_Exercise objective_
Reproduce every one of the following items character for character.

_Data entries_
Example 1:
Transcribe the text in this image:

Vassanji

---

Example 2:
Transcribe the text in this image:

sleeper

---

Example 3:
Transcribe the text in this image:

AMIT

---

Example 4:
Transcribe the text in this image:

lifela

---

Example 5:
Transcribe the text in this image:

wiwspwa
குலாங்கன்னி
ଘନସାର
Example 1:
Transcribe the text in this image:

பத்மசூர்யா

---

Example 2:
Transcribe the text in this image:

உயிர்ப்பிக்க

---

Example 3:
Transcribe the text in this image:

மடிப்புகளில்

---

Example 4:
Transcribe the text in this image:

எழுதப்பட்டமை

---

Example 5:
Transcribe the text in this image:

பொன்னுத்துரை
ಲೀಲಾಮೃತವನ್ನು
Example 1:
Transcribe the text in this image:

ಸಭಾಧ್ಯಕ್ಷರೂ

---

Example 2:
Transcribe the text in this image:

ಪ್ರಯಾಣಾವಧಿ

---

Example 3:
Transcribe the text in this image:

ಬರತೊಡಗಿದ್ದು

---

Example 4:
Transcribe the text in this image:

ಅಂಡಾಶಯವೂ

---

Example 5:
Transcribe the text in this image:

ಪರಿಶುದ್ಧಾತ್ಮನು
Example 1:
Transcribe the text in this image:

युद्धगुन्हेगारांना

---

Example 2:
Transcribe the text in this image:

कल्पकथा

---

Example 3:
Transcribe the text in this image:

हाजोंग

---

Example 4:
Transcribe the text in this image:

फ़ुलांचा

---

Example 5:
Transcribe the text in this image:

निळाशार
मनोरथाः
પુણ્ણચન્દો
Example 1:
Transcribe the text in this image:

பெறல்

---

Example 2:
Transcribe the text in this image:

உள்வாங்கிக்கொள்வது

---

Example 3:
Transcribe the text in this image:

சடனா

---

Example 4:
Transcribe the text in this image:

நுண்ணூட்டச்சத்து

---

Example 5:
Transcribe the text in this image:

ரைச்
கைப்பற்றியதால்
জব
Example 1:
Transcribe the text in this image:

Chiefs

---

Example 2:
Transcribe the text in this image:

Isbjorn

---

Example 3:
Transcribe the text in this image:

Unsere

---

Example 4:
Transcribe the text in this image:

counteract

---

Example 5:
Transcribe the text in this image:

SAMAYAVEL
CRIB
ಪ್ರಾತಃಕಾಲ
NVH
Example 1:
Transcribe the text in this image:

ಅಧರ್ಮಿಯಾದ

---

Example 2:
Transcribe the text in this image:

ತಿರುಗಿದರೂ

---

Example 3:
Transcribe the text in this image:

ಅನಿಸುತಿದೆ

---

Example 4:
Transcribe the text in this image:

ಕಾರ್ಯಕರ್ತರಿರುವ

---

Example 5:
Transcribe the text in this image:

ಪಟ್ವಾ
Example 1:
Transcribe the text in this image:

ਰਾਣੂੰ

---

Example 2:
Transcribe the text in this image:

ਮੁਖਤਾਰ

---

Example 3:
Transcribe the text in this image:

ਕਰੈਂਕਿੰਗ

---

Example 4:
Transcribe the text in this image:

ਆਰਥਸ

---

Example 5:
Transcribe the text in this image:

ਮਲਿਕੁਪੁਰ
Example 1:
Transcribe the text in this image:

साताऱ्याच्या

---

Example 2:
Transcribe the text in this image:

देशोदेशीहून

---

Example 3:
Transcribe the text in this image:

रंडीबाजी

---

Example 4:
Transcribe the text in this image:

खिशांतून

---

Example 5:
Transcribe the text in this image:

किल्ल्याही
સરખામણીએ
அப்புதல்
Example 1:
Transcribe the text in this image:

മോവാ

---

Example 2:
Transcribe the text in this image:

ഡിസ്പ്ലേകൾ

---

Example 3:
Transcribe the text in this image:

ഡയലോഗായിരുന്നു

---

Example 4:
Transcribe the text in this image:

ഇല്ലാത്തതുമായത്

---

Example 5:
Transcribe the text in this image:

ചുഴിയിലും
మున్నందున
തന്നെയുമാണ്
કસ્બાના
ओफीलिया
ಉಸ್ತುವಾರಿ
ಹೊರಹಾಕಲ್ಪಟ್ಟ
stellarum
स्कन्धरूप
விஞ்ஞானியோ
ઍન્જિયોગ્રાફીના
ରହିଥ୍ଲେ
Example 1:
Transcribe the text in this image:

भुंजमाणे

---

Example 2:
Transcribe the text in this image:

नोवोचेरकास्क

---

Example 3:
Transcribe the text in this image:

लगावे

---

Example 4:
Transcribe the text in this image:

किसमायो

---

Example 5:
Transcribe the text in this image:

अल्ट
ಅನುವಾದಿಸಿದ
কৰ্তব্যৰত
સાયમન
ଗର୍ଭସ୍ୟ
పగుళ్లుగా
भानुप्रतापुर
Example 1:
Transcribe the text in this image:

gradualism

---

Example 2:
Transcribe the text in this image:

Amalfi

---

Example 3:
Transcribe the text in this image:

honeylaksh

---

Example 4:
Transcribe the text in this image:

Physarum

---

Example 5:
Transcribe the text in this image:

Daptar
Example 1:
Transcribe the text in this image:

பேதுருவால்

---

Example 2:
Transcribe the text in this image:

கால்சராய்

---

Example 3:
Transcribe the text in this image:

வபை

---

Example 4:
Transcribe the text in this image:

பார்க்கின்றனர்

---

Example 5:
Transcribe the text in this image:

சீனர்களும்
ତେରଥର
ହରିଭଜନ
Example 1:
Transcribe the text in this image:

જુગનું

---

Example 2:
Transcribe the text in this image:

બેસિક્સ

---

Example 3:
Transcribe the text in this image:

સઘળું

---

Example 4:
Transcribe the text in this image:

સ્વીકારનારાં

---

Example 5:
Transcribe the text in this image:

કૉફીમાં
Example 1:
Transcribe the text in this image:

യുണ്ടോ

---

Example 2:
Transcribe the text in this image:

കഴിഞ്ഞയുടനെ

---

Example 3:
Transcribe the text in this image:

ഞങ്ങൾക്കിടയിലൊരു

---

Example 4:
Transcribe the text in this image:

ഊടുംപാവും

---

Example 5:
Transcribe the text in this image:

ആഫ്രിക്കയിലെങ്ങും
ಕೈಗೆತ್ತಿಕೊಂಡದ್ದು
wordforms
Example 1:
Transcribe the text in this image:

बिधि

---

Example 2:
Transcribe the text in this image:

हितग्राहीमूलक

_Reply_
Example 1:
Transcribe the text in this image:

Vassanji

---

Example 2:
Transcribe the text in this image:

sleeper

---

Example 3:
Transcribe the text in this image:

AMIT

---

Example 4:
Transcribe the text in this image:

lifela

---

Example 5:
Transcribe the text in this image:

wiwspwa
குலாங்கன்னி
ଘନସାର
Example 1:
Transcribe the text in this image:

பத்மசூர்யா

---

Example 2:
Transcribe the text in this image:

உயிர்ப்பிக்க

---

Example 3:
Transcribe the text in this image:

மடிப்புகளில்

---

Example 4:
Transcribe the text in this image:

எழுதப்பட்டமை

---

Example 5:
Transcribe the text in this image:

பொன்னுத்துரை
ಲೀಲಾಮೃತವನ್ನು
Example 1:
Transcribe the text in this image:

ಸಭಾಧ್ಯಕ್ಷರೂ

---

Example 2:
Transcribe the text in this image:

ಪ್ರಯಾಣಾವಧಿ

---

Example 3:
Transcribe the text in this image:

ಬರತೊಡಗಿದ್ದು

---

Example 4:
Transcribe the text in this image:

ಅಂಡಾಶಯವೂ

---

Example 5:
Transcribe the text in this image:

ಪರಿಶುದ್ಧಾತ್ಮನು
Example 1:
Transcribe the text in this image:

युद्धगुन्हेगारांना

---

Example 2:
Transcribe the text in this image:

कल्पकथा

---

Example 3:
Transcribe the text in this image:

हाजोंग

---

Example 4:
Transcribe the text in this image:

फ़ुलांचा

---

Example 5:
Transcribe the text in this image:

निळाशार
मनोरथाः
પુણ્ણચન્દો
Example 1:
Transcribe the text in this image:

பெறல்

---

Example 2:
Transcribe the text in this image:

உள்வாங்கிக்கொள்வது

---

Example 3:
Transcribe the text in this image:

சடனா

---

Example 4:
Transcribe the text in this image:

நுண்ணூட்டச்சத்து

---

Example 5:
Transcribe the text in this image:

ரைச்
கைப்பற்றியதால்
জব
Example 1:
Transcribe the text in this image:

Chiefs

---

Example 2:
Transcribe the text in this image:

Isbjorn

---

Example 3:
Transcribe the text in this image:

Unsere

---

Example 4:
Transcribe the text in this image:

counteract

---

Example 5:
Transcribe the text in this image:

SAMAYAVEL
CRIB
ಪ್ರಾತಃಕಾಲ
NVH
Example 1:
Transcribe the text in this image:

ಅಧರ್ಮಿಯಾದ

---

Example 2:
Transcribe the text in this image:

ತಿರುಗಿದರೂ

---

Example 3:
Transcribe the text in this image:

ಅನಿಸುತಿದೆ

---

Example 4:
Transcribe the text in this image:

ಕಾರ್ಯಕರ್ತರಿರುವ

---

Example 5:
Transcribe the text in this image:

ಪಟ್ವಾ
Example 1:
Transcribe the text in this image:

ਰਾਣੂੰ

---

Example 2:
Transcribe the text in this image:

ਮੁਖਤਾਰ

---

Example 3:
Transcribe the text in this image:

ਕਰੈਂਕਿੰਗ

---

Example 4:
Transcribe the text in this image:

ਆਰਥਸ

---

Example 5:
Transcribe the text in this image:

ਮਲਿਕੁਪੁਰ
Example 1:
Transcribe the text in this image:

साताऱ्याच्या

---

Example 2:
Transcribe the text in this image:

देशोदेशीहून

---

Example 3:
Transcribe the text in this image:

रंडीबाजी

---

Example 4:
Transcribe the text in this image:

खिशांतून

---

Example 5:
Transcribe the text in this image:

किल्ल्याही
સરખામણીએ
அப்புதல்
Example 1:
Transcribe the text in this image:

മോവാ

---

Example 2:
Transcribe the text in this image:

ഡിസ്പ്ലേകൾ

---

Example 3:
Transcribe the text in this image:

ഡയലോഗായിരുന്നു

---

Example 4:
Transcribe the text in this image:

ഇല്ലാത്തതുമായത്

---

Example 5:
Transcribe the text in this image:

ചുഴിയിലും
మున్నందున
തന്നെയുമാണ്
કસ્બાના
ओफीलिया
ಉಸ್ತುವಾರಿ
ಹೊರಹಾಕಲ್ಪಟ್ಟ
stellarum
स्कन्धरूप
விஞ்ஞானியோ
ઍન્જિયોગ્રાફીના
ରହିଥ୍ଲେ
Example 1:
Transcribe the text in this image:

भुंजमाणे

---

Example 2:
Transcribe the text in this image:

नोवोचेरकास्क

---

Example 3:
Transcribe the text in this image:

लगावे

---

Example 4:
Transcribe the text in this image:

किसमायो

---

Example 5:
Transcribe the text in this image:

अल्ट
ಅನುವಾದಿಸಿದ
কৰ্তব্যৰত
સાયમન
ଗର୍ଭସ୍ୟ
పగుళ్లుగా
भानुप्रतापुर
Example 1:
Transcribe the text in this image:

gradualism

---

Example 2:
Transcribe the text in this image:

Amalfi

---

Example 3:
Transcribe the text in this image:

honeylaksh

---

Example 4:
Transcribe the text in this image:

Physarum

---

Example 5:
Transcribe the text in this image:

Daptar
Example 1:
Transcribe the text in this image:

பேதுருவால்

---

Example 2:
Transcribe the text in this image:

கால்சராய்

---

Example 3:
Transcribe the text in this image:

வபை

---

Example 4:
Transcribe the text in this image:

பார்க்கின்றனர்

---

Example 5:
Transcribe the text in this image:

சீனர்களும்
ତେରଥର
ହରିଭଜନ
Example 1:
Transcribe the text in this image:

જુગનું

---

Example 2:
Transcribe the text in this image:

બેસિક્સ

---

Example 3:
Transcribe the text in this image:

સઘળું

---

Example 4:
Transcribe the text in this image:

સ્વીકારનારાં

---

Example 5:
Transcribe the text in this image:

કૉફીમાં
Example 1:
Transcribe the text in this image:

യുണ്ടോ

---

Example 2:
Transcribe the text in this image:

കഴിഞ്ഞയുടനെ

---

Example 3:
Transcribe the text in this image:

ഞങ്ങൾക്കിടയിലൊരു

---

Example 4:
Transcribe the text in this image:

ഊടുംപാവും

---

Example 5:
Transcribe the text in this image:

ആഫ്രിക്കയിലെങ്ങും
ಕೈಗೆತ್ತಿಕೊಂಡದ್ದು
wordforms
Example 1:
Transcribe the text in this image:

बिधि

---

Example 2:
Transcribe the text in this image:

हितग्राहीमूलक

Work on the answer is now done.